Emails Reveal Lois Lerner Thought It Was "Dangerous" for a Top IRS Staffer to Talk to the Treasury Inspector General Alone



When a member of The Washington Post editorial board emailed an Internal Revenue Service (IRS) communications staffer questions about targeting of conservative non-profits in May, 2013, the proposed response included the statement that "organizations from all parts of the political spectrum received the same, evenhanded treatment." But according to a trove of recently released IRS emails, first reported by USA Today, that response was nixed by Lois Lerner, the head of the agency's tax-exempt unit and the central figure in an ongoing investigation regarding the agency's targeting of conservative non-profits, who responded, "It sounds like we track it, and we don't."

The agency may not have tracked the political leanings of the groups being targeted in real time.
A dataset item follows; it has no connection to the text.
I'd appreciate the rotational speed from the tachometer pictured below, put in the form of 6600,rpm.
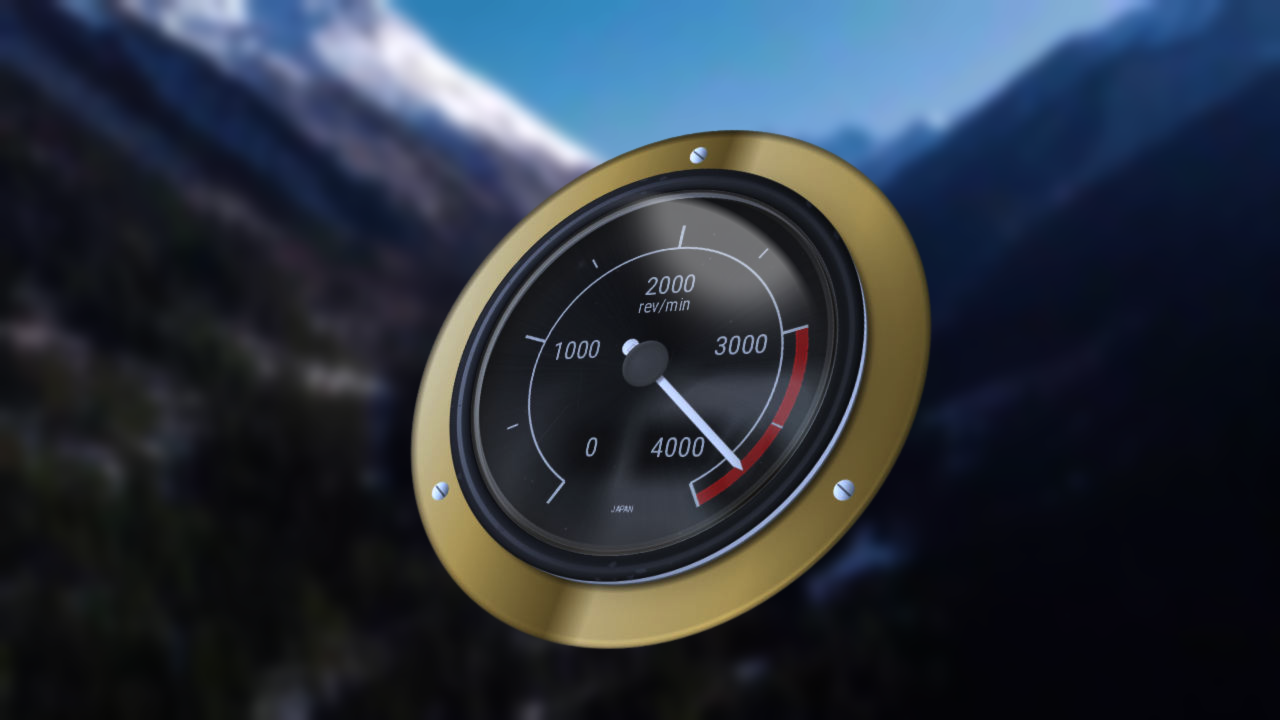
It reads 3750,rpm
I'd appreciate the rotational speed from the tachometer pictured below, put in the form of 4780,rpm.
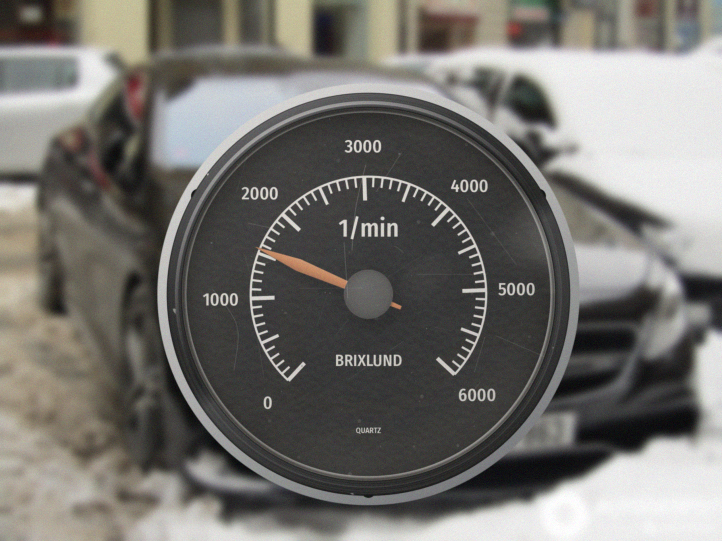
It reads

But a year before, an IRS staffer sent an email to Lerner tallying the political lean of the groups involved in cases under investigation. Of the 199 501(c)(4) cases—involving groups which face no restrictions on mission-related lobbying—an estimated 75 percent were conservative, according to an internal IRS email published by Judicial Watch, which has been seeking the public release of emails related to IRS targeting. Less than five percent appeared to be liberal. More than half of the 84 cases investigating 501(c)(3) organizations, which are more restricted in their activities, were conservative.
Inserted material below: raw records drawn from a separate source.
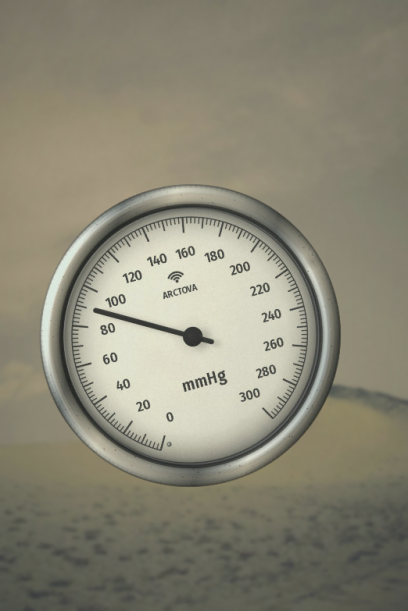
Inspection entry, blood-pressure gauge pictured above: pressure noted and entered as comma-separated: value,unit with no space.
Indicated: 90,mmHg
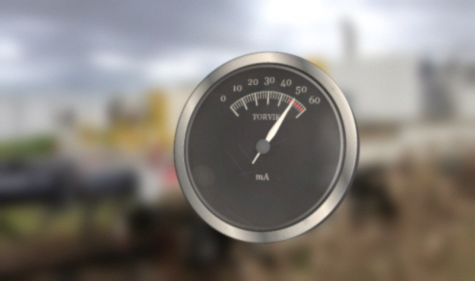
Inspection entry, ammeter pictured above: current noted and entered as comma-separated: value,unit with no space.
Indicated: 50,mA
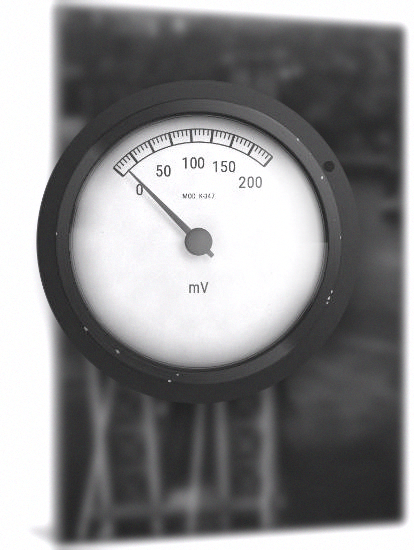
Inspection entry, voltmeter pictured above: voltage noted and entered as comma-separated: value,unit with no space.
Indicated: 10,mV
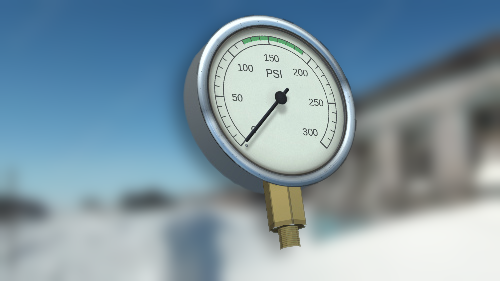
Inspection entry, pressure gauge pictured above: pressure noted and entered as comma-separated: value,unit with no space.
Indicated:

Lerner also admitted that the agency's actions involving scrutiny of conservative non-profits could have appeared to be politically motivated, although she denies that they were, and insists that the mistakes were due to poor management. In a January 2013 email noted by USA Today, Lerner writes that "front line staff people" handling the investigations may have used "less than stellar judgment." And she says that may be her fault. "I am willing to take the blame for not having provided sufficient direction initially, which may have resulted in front line staff doing things that appeared to be politically motivated, but I am not on board that anything that occurred here shows that the IRS was politically motivated in the actions taken."

In separate email thread published by Judicial Watch, Lerner seems wary of allowing another staffer to provide information related to the investigation without her presence. 

On the morning of June 28, 2012, Holly Paz, then the head of the IRS Office of Rulings and Agreements, who last summer was placed on administrative leave, sent brief message to Lerner. "Now TIGTA [the Treasury Inspector General's office] wants to talk to me. I am guessing they read this morning's paper," she said in an email. The Wall Street Journal had run an article that day about the IRS scrutinizing the tax status of Karl Rove's Crossroads GPS group.  

Lerner was concerned. She wanted to be there when Paz taked with the IG. "Not alone. Wait til I am there," she wrote back less than 20 minutes later.

Paz responded four minutes later. "Sorry. Too late. He already called me." The call, Paz explained, was not about the Journal article, but about "trying to get a better understanding of the scope of the Camp request"—a letter that had recently been sent from House Ways and Means Committee Chair Dave Camp (R-MI) with questions regarding IRS targeting.

Lerner's response: "Just as dangerous. I'll talk to you soon. Be there in half an hour."

The obvious question this exchange raises is why, exactly, she was so concerned. There's no further record of the meeting, nor any indication of what they might have talked about. But it's clear enough that Lerner thought there was a reason to worry about what the IG might hear.